ATW was previously a subsidiary of Canadian ATS Automation Tooling Systems Inc, which has suffered a financial hit due to a slump in orders. ATS had previously announced that the German subsidiary had been sold to an unnamed third party. ATW and ATS have reportedly not replied to requests for comment on the sale to Tesla.
ATW’s 120 employees have completed more than 20 battery production lines for international automakers, according to information on ATS’ website. The acquisition may be part of Tesla’s efforts to ramp up its battery production capacity and reduce the cost of manufacturing battery packs for its electric vehicles over the next three years. The new battery assembly plant could be used to support Tesla’s planned vehicle manufacturing facility in Berlin.
Statements from Tesla indicate that it has delivered 139,300 vehicles in the third quarter of 2020 and is on track to deliver over half a million vehicles by the end of the year. Its planned future model releases include the Cybertruck, a Semi truck, and a $25,000 model that has been rumored to be capable of traveling 300 miles on a single charge. CEO Elon Musk previously canceled a model with a 250-mile range, saying that the range was likely to be “too low” to be attractive to buyers.

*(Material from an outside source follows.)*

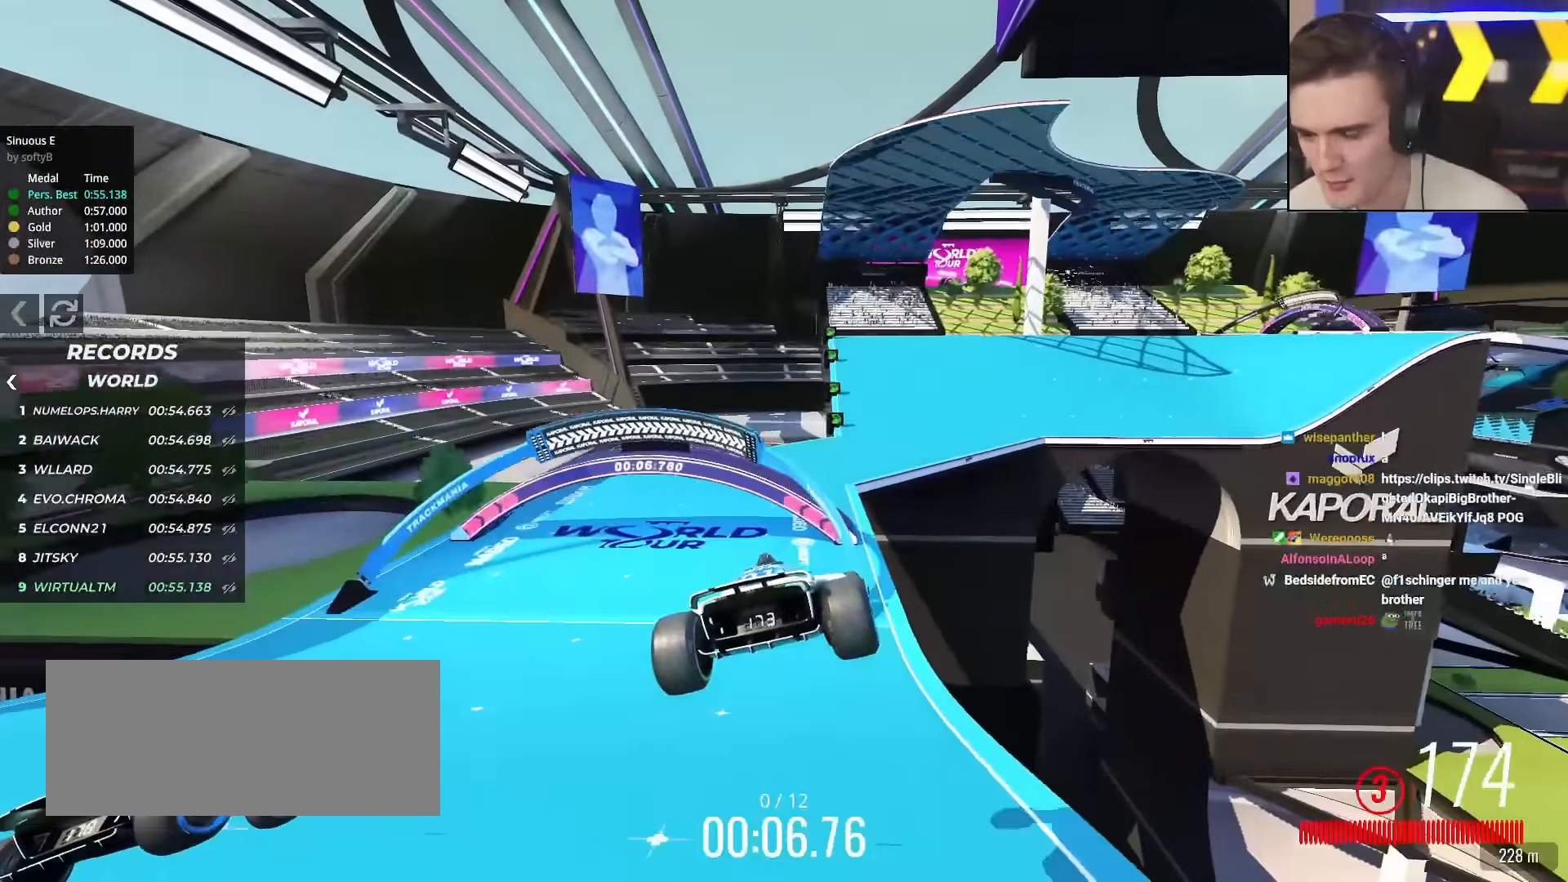
{"keys": ["up"], "events": [[17, "left", "down"], [150, "left", "up"], [250, "left", "down"], [300, "left", "up"]]}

Cheaper, more capable batteries are likely to make all three models attractive to discerning consumers. Walmart Canada recently tripled its Semi truck order in the wake of Tesla’s announcement of an improved battery manufacturing process, which would be attractive to Walmart Canada’s efforts to reduce carbon emissions.
Tesla also announced a new “tabless” lithium-ion battery at its Battery Day event. Manufacturing the new batteries will require less water and fewer moving parts than the production of its existing batteries. Musk has indicated that innovations in battery technology for automobiles, plus investments in improved infrastructure for electric vehicles, could help his electric vehicles compete with gas-powered cars and eventually make them obsolete.
Some tech insiders did express doubts that electric vehicles would ever be suitable for long-range trips like the multi-day hauls of long-distance semi trucks, however. Bill Gates had this to say:
“The problem is that batteries are big and heavy. The more weight you’re trying to move, the more batteries you need to power the vehicle. But the more batteries you use, the more weight you add and the more power you need.”
However, this seems to leave out the fact that Tesla’s electric semi trucks can already get a range of up to 300 miles on a single charge while hauling loads that are several times heavier than the battery. That’s suitable for many of the single-day round trips conducted by retailers like Walmart.
The acquisition of German ATW Automation could simply be one of several moves that Tesla has made recently that could reduce its reliance on third parties in its supply chain and better enable the production of its improving technologies. It has also shown an interest in making its supply chain more environmentally friendly by making deals with “zero-waste” mining companies like the Canada-based Giga Metals.